WHAT THE EXERCISE ASKS: Without the pictures, copy the entries below word for word.
--------
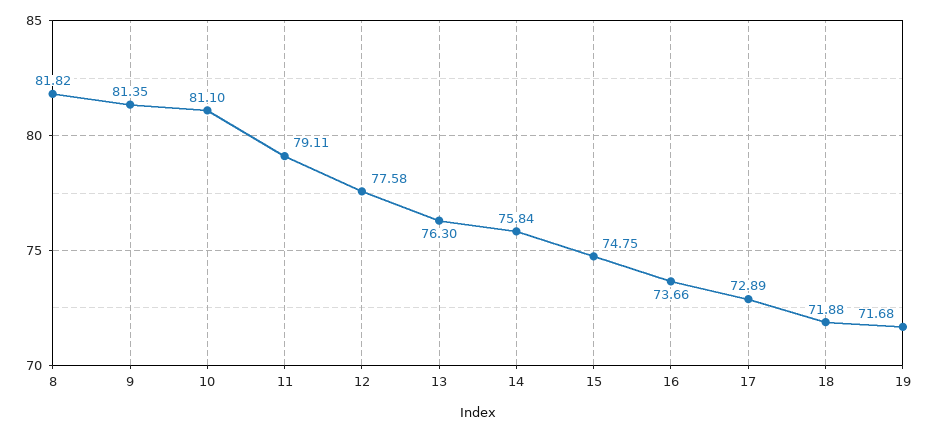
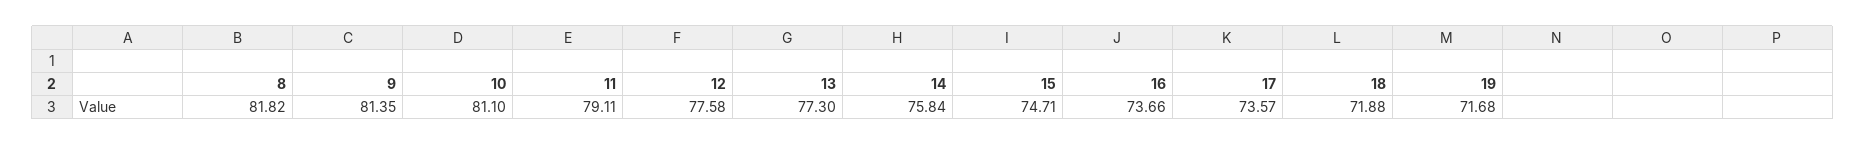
  {
    "8": 81.82,
    "9": 81.35,
    "10": 81.1,
    "11": 79.11,
    "12": 77.58,
-   "13": 76.3,
+   "13": 77.3,
    "14": 75.84,
-   "15": 74.75,
+   "15": 74.71,
    "16": 73.66,
-   "17": 72.89,
+   "17": 73.57,
    "18": 71.88,
    "19": 71.68
  }

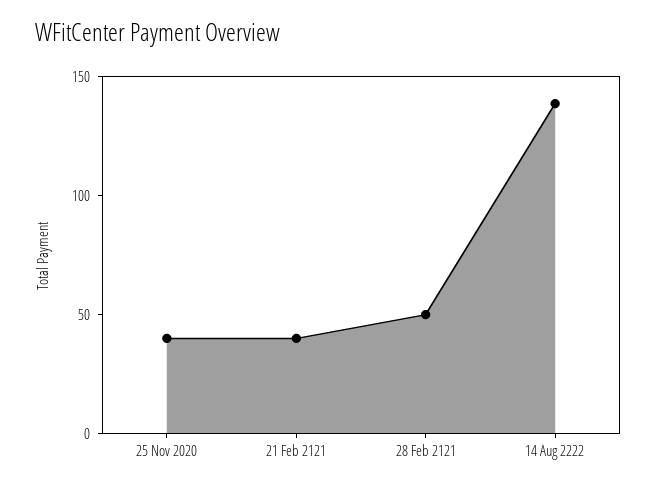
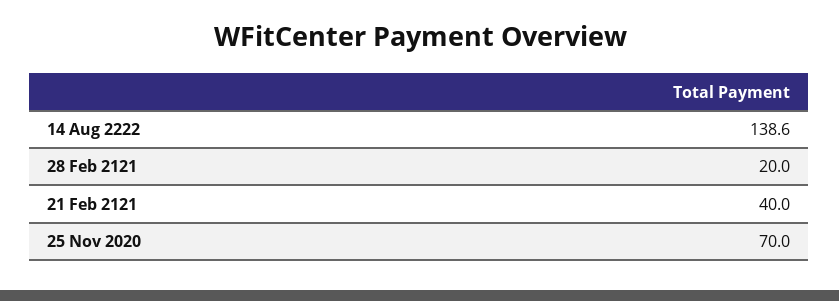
  {
-   "25 Nov 2020": 40,
+   "25 Nov 2020": 70,
    "21 Feb 2121": 40,
-   "28 Feb 2121": 50,
+   "28 Feb 2121": 20,
    "14 Aug 2222": 138.6
  }

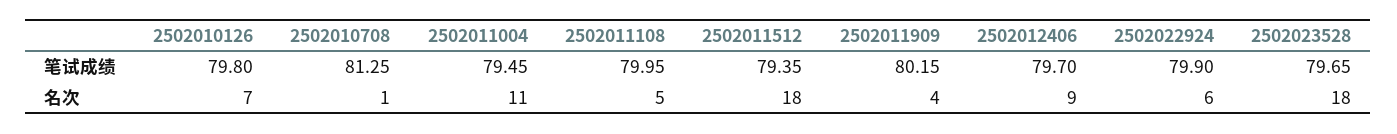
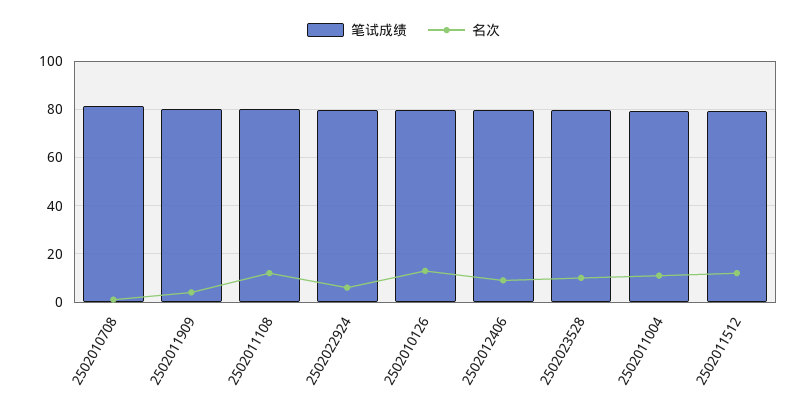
  {
    "笔试成绩": {
      "2502010126": 79.8,
      "2502010708": 81.25,
      "2502011004": 79.45,
      "2502011108": 79.95,
      "2502011512": 79.35,
      "2502011909": 80.15,
      "2502012406": 79.7,
      "2502022924": 79.9,
      "2502023528": 79.65
    },
    "名次": {
-     "2502010126": 7,
+     "2502010126": 12.5,
      "2502010708": 1,
      "2502011004": 11,
-     "2502011108": 5,
+     "2502011108": 12.5,
-     "2502011512": 18,
+     "2502011512": 12.5,
      "2502011909": 4,
      "2502012406": 9,
      "2502022924": 6,
-     "2502023528": 18
+     "2502023528": 10
    }
  }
--------
WRITTEN RESPONSE:
  {
    "8": 81.82,
    "9": 81.35,
    "10": 81.1,
    "11": 79.11,
    "12": 77.58,
-   "13": 76.3,
+   "13": 77.3,
    "14": 75.84,
-   "15": 74.75,
+   "15": 74.71,
    "16": 73.66,
-   "17": 72.89,
+   "17": 73.57,
    "18": 71.88,
    "19": 71.68
  }

  {
-   "25 Nov 2020": 40,
+   "25 Nov 2020": 70,
    "21 Feb 2121": 40,
-   "28 Feb 2121": 50,
+   "28 Feb 2121": 20,
    "14 Aug 2222": 138.6
  }

  {
    "笔试成绩": {
      "2502010126": 79.8,
      "2502010708": 81.25,
      "2502011004": 79.45,
      "2502011108": 79.95,
      "2502011512": 79.35,
      "2502011909": 80.15,
      "2502012406": 79.7,
      "2502022924": 79.9,
      "2502023528": 79.65
    },
    "名次": {
-     "2502010126": 7,
+     "2502010126": 12.5,
      "2502010708": 1,
      "2502011004": 11,
-     "2502011108": 5,
+     "2502011108": 12.5,
-     "2502011512": 18,
+     "2502011512": 12.5,
      "2502011909": 4,
      "2502012406": 9,
      "2502022924": 6,
-     "2502023528": 18
+     "2502023528": 10
    }
  }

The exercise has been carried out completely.